The latest data from the government showed a further 1,631 people had died within 28 days of a positive test. To date, the U.K. has recorded over 3.6 million infections.
Britain has been hit particularly hard by the pandemic that emerged in the country almost a year ago. The first two reported Covid-19 cases were in the tourist town of York in northern England on Jan. 31 2020.
Now, a year later and the U.K. is in its third national lockdown and is battling a surge in infections, and subsequent hospitalizations and deaths, caused by a more transmittable variant of the virus. First discovered in southeast England in September 2020, the mutation then spread to London and is now responsible for the majority of new infections in Britain. This has led to a higher number of people going into hospital, putting extreme pressure on the health care system.
The U.K. has the fifth highest number of cases in the world, according to data from Johns Hopkins University, after the U.S., India, Brazil and Russia. France with around 3.1 million cases, then Italy and Spain, both with around 2.5 million cases each, follow but the U.K. has a higher death toll than its European neighbors.
Experts have put the U.K.’s harsh experience during the pandemic down to a number of factors, including its later first lockdown which meant it struggled to gain control of the rapidly-spreading virus and hesitation over the following two lockdowns when cases had already started rising again following periods of relaxation. A poor test and tracing system has also been a factor.

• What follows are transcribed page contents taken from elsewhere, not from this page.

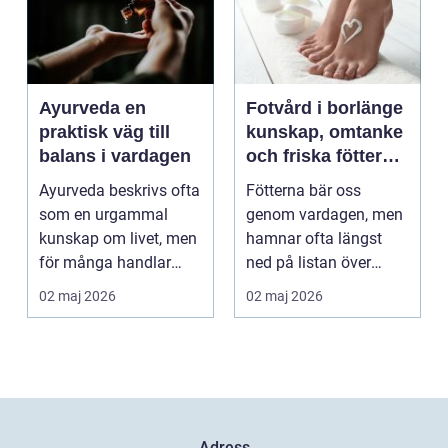
Ayurveda en
Fotvård i borlänge
praktisk väg till
kunskap, omtanke
balans i vardagen
och friska fötter
året runt
Ayurveda beskrivs ofta
Fötterna bär oss
som en urgammal
genom vardagen, men
kunskap om livet, men
hamnar ofta längst
för många handlar
ned på listan över
frågan om något
egenvård. Många
02 maj 2026
02 maj 2026
betyd...
vänjer si...
Adress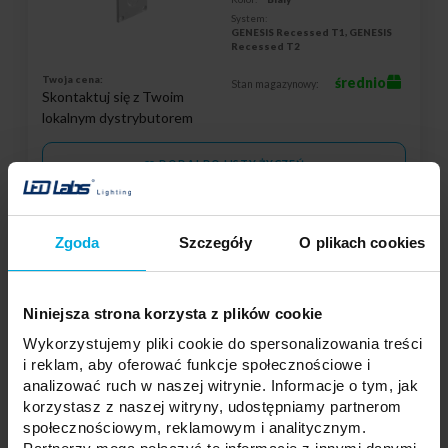
System:
GENESIS Recessed T1, GENESIS
Recessed T2
Twoja cena:
średnio
Stan magazynowy:
Skontaktuj się z Twoim
lokalnym dystrybutorem
DODAJ DO LISTY ŻYCZEŃ
Podmiot odpowiedzialny: LED Labs S.A., ul. Zakopiańska 2C, 30-418
Zgoda
Szczegóły
O plikach cookies
Kraków, Polska | Kontakt:
info@led-labs.pl
Niniejsza strona korzysta z plików cookie
LUMINES GENESIS Łącznik do szyn
Wykorzystujemy pliki cookie do spersonalizowania treści
podtynkowych 2 szt.
37-0043-30
i reklam, aby oferować funkcje społecznościowe i
analizować ruch w naszej witrynie. Informacje o tym, jak
Kolor:
Biały
Kolor:
Czarny
korzystasz z naszej witryny, udostępniamy partnerom
Kolor:
Biały
społecznościowym, reklamowym i analitycznym.
Kolor:
Czarny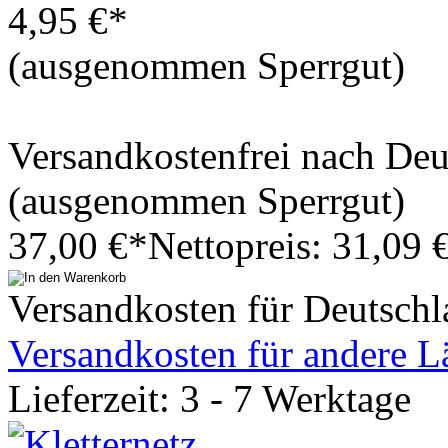
4,95 €*
(ausgenommen Sperrgut)
Versandkostenfrei nach De
(ausgenommen Sperrgut)
37,00 €*
Nettopreis: 31,09 
Versandkosten für Deutschl
Versandkosten für andere L
Lieferzeit: 3 - 7 Werktage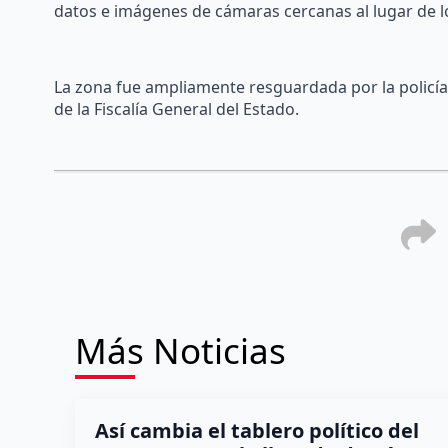
datos e imágenes de cámaras cercanas al lugar de l
La zona fue ampliamente resguardada por la policía 
de la Fiscalía General del Estado.
Más Noticias
Así cambia el tablero político del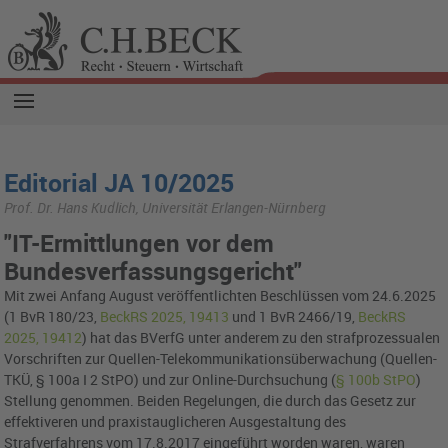
Editorial JA 10/2025
Prof. Dr. Hans Kudlich, Universität Erlangen-Nürnberg
"IT-Ermittlungen vor dem
Bundesverfassungsgericht"
Mit zwei Anfang August veröffentlichten Beschlüssen vom 24.6.2025
(1 BvR 180/23,
BeckRS 2025, 19413
und 1 BvR 2466/19,
BeckRS
2025, 19412
) hat das BVerfG unter anderem zu den strafprozessualen
Vorschriften zur Quellen-Telekommunikationsüberwachung (Quellen-
TKÜ, § 100a I 2 StPO) und zur Online-Durchsuchung (
§ 100b StPO
)
Stellung genommen. Beiden Regelungen, die durch das Gesetz zur
effektiveren und praxistauglicheren Ausgestaltung des
Strafverfahrens vom 17.8.2017 eingeführt worden waren, waren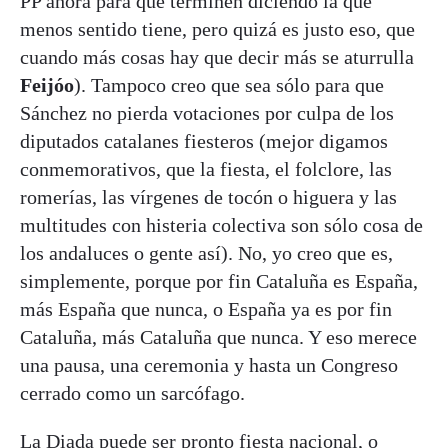
PP ahora para que terminen diciendo la que
menos sentido tiene, pero quizá es justo eso, que
cuando más cosas hay que decir más se aturrulla
Feijóo
). Tampoco creo que sea sólo para que
Sánchez no pierda votaciones por culpa de los
diputados catalanes fiesteros (mejor digamos
conmemorativos, que la fiesta, el folclore, las
romerías, las vírgenes de tocón o higuera y las
multitudes con histeria colectiva son sólo cosa de
los andaluces o gente así). No, yo creo que es,
simplemente, porque por fin Cataluña es España,
más España que nunca, o España ya es por fin
Cataluña, más Cataluña que nunca. Y eso merece
una pausa, una ceremonia y hasta un Congreso
cerrado como un sarcófago.
La Diada puede ser pronto fiesta nacional, o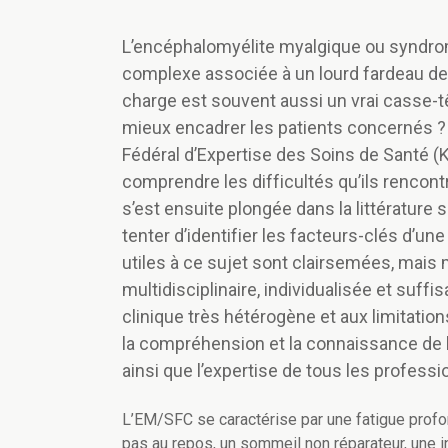
L’encéphalomyélite myalgique ou syndro
complexe associée à un lourd fardeau de 
charge est souvent aussi un vrai casse-
mieux encadrer les patients concernés ? 
Fédéral d’Expertise des Soins de Santé (
comprendre les difficultés qu’ils rencontr
s’est ensuite plongée dans la littérature
tenter d’identifier les facteurs-clés d’un
utiles à ce sujet sont clairsemées, mais
multidisciplinaire, individualisée et suff
clinique très hétérogène et aux limitations
la compréhension et la connaissance de
ainsi que l’expertise de tous les professi
L’EM/SFC se caractérise par une fatigue profo
pas au repos, un sommeil non réparateur, une in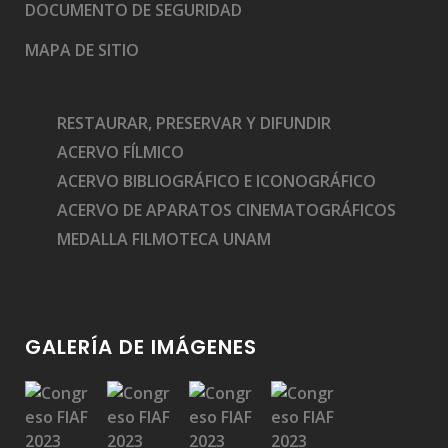
DOCUMENTO DE SEGURIDAD
MAPA DE SITIO
RESTAURAR, PRESERVAR Y DIFUNDIR
ACERVO FÍLMICO
ACERVO BIBLIOGRÁFICO E ICONOGRÁFICO
ACERVO DE APARATOS CINEMATOGRÁFICOS
MEDALLA FILMOTECA UNAM
GALERÍA DE IMÁGENES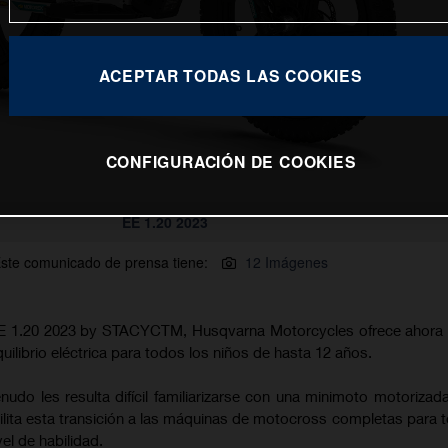
ACEPTAR TODAS LAS COOKIES
CONFIGURACIÓN DE COOKIES
EE 1.20 2023
ste comunicado de prensa tiene:
12 Imágenes
 EE 1.20 2023 by STACYCTM, Husqvarna Motorcycles ofrece ahora 
uilibrio eléctrica para todos los niños de hasta 12 años.
udo les resulta difícil familiarizarse con una minimoto motorizada
acilita esta transición a las máquinas de motocross completas para
el de habilidad.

On a more positive note, the U.K. is among the world leaders when it comes to its coronavirus vaccination campaign. It was the first country to authorize and rollout the vaccine created by Pfizer and BioNTech, and the jab created by AstraZeneca and the University of Oxford.
Having started its vaccination campaign in early December, weeks ahead of the EU, it has now vaccinated a good part of its priority groups; the elderly and health care/care home workers, and is now offering the vaccine to the over-70s and anyone extremely vulnerable.
To date, it has vaccinated over 6.8 million people with at least the first dose of a vaccine.